Bulgari: The Story, The Dream

Image of Bulgari: The Story, The Dream
Release Date: 
September 24, 2019
Reviewed by: 

We have all heard the expression that “there is a pot of gold at the end of the rainbow” and in this particular instance that pot is the incredibly spectacular creations from the legendary heritage brand of Bulgari. Its design and craftsmanship take center stage once you reach that portion of this monograph.

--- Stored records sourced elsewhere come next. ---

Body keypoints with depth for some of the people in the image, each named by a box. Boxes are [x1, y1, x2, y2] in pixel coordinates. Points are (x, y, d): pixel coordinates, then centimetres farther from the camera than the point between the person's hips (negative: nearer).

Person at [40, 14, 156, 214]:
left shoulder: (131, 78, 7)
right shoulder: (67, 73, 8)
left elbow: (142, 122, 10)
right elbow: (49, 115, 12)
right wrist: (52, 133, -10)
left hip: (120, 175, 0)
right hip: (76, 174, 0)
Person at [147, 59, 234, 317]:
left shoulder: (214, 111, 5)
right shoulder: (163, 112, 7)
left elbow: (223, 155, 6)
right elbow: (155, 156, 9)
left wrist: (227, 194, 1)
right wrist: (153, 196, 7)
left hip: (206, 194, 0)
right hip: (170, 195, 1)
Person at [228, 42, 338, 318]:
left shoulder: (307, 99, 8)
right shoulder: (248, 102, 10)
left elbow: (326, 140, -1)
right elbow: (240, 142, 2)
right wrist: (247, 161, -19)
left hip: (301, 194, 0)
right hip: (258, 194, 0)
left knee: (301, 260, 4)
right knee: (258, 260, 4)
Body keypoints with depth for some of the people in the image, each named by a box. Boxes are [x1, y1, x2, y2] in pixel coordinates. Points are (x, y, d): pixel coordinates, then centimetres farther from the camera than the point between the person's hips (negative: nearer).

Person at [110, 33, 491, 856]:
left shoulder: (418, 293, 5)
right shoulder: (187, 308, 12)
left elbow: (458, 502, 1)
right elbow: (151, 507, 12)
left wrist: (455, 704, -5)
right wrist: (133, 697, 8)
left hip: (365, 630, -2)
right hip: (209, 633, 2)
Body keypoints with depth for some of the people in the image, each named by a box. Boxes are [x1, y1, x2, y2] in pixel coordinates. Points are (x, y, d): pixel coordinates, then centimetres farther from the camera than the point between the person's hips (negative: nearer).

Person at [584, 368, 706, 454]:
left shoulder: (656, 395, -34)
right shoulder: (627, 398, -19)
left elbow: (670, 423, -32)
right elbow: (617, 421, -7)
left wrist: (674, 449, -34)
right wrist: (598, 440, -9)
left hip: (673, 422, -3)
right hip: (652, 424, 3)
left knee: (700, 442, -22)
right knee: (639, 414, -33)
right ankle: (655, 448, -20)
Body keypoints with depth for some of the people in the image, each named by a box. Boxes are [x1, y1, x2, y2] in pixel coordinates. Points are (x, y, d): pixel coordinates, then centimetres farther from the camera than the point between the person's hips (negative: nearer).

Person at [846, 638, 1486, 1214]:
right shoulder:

What is unfortunate here is that in order to reach that “pot of gold” the reader must wade through well over 100 pages of dry and in most cases pedantic text provided by over ten  different  contributors, each an expert within their chosen fields. The issue was the flood of detail contained within each of their “chapters.” It is true that the book serves as a catalog for a show (June 26 thru November 3 2019); the exhibition Bulgari: The Story, The Dream that will run in two prestigious museums in Rome: Palazzo Venezia and Castel Sant’Angelo.  

No matter the raison d’être for the book so much of what is recounted seems at times wildly tangential and inconsequential to the main  topic as well as falling under the category of “TMI” or too much information. Unquestionably every fashion book, no matter what area of fashion is covered, wants to offer context, yet here we have so much  more than just mere context; we are served up the geographical, sociological, anthropological, historical details, as well as family history and more, before we even get to the product itself and its genesis. To edit  such a book  must have been a monumental task especially when so many of the contributors are authorities and possibly scholars in areas that bear little relationship to fashion; this creates essays and treatises like chapters that leave the reader feeling somewhat uneducated or confused as to why each of these segments are included. To put it simply, Bulgari: The Story, The Dream is written and edited in the most circuitous and curious ways possible to make its point.

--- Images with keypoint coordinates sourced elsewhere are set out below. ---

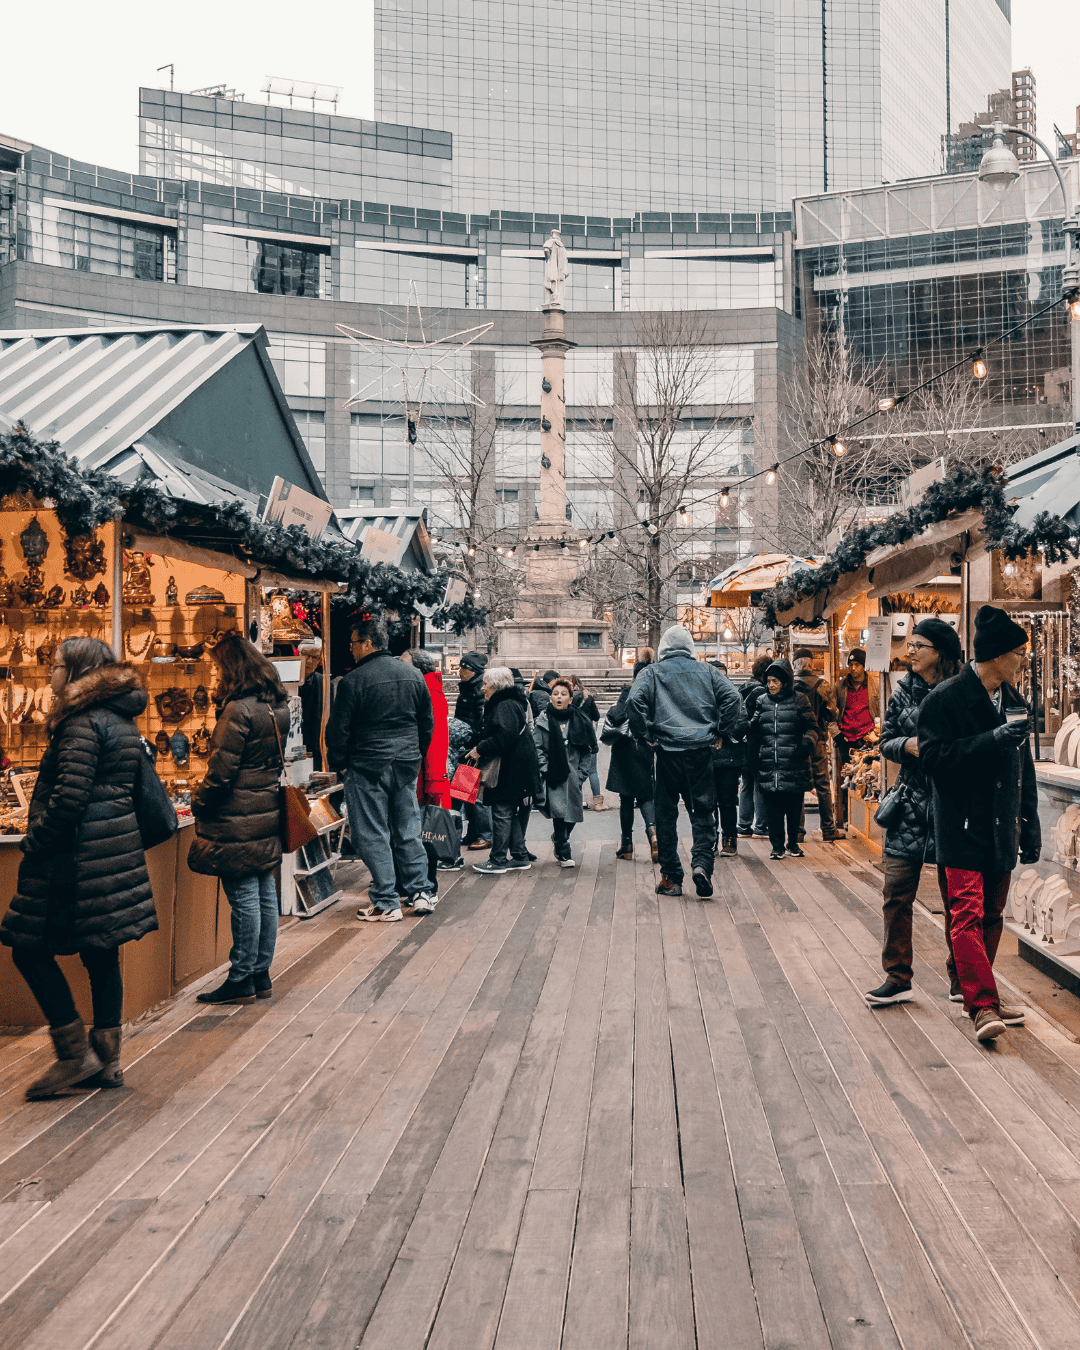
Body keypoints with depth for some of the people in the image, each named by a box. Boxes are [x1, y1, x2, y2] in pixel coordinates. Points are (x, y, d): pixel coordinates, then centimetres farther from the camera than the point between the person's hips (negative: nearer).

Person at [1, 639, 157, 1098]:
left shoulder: (83, 723, -14)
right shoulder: (124, 721, 14)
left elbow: (70, 798, -22)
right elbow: (143, 786, 19)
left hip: (78, 857, -9)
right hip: (117, 850, 9)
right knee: (102, 954, 13)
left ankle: (76, 1053, 4)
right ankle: (107, 1060, 19)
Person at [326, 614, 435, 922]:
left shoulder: (354, 680, -12)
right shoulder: (413, 675, 8)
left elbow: (338, 730, -9)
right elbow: (427, 723, 15)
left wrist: (337, 762, 6)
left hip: (368, 767, -6)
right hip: (407, 766, 6)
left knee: (373, 835, 2)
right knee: (408, 830, 14)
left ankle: (386, 903, 4)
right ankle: (420, 893, 17)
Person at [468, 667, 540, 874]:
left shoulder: (505, 706, -16)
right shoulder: (512, 703, 17)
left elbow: (505, 737, -27)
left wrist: (481, 749, -19)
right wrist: (481, 751, 10)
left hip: (510, 770, -10)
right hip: (516, 769, 10)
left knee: (502, 813, -5)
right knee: (514, 814, 14)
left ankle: (498, 861, 0)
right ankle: (519, 857, 20)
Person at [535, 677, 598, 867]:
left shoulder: (580, 720, 6)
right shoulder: (543, 720, 2)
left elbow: (588, 749, 9)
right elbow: (538, 749, 3)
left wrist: (581, 772, 3)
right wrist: (545, 770, -7)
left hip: (573, 774, 2)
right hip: (553, 775, -2)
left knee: (573, 813, 6)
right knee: (559, 812, -11)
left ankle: (559, 844, 33)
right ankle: (564, 854, -1)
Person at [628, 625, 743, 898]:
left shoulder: (652, 672, 6)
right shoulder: (707, 671, 11)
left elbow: (635, 701, -11)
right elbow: (732, 698, -1)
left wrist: (645, 735, -2)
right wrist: (718, 732, 6)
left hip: (668, 751, -1)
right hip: (701, 750, 1)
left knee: (666, 814, 8)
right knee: (702, 811, 8)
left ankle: (671, 878, 9)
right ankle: (701, 862, -13)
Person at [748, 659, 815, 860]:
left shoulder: (798, 700, 4)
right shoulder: (762, 701, 13)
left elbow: (810, 728, 6)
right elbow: (755, 732, 18)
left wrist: (805, 746, -10)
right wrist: (754, 757, 13)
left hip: (794, 766, -2)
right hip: (768, 766, 2)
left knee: (794, 805, 4)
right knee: (772, 806, 0)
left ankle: (793, 844, 19)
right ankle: (777, 846, 9)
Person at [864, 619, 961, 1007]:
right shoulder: (902, 692, 7)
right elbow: (885, 742, 11)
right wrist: (907, 745, -8)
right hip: (910, 804, 3)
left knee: (955, 895, 8)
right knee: (896, 894, 0)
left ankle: (961, 978, 25)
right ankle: (897, 978, 10)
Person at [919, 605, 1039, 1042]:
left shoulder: (1014, 701, 13)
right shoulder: (945, 698, -9)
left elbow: (1024, 767, 18)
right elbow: (934, 756, -17)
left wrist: (1030, 825, 16)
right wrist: (992, 740, -23)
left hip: (1002, 827, 7)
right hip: (962, 826, -7)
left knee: (992, 916, 12)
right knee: (968, 914, -12)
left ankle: (980, 996, 23)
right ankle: (982, 1005, -12)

If this reader had a wish list as to how this book might have been presented, it would have been to just  floor  the reader with some of the most unimaginably eye poppingly exquisite jewels ever to grace a book of this genre. All the seemingly extraneous text means nothing until you actually see what the brand Bulgari stands for in terms of its signatures and unmatched stonework and craftsmanship.

There is a short segment within the monograph that essays to show the jewels in relation to haute couture, which quite frankly is so unimportant, disjointed, and unnecessary. This is just one of those books that should have been curated and edited as tightly as was done with the pieces selected from the enormous Bulgari archive when making its selections for this show and book.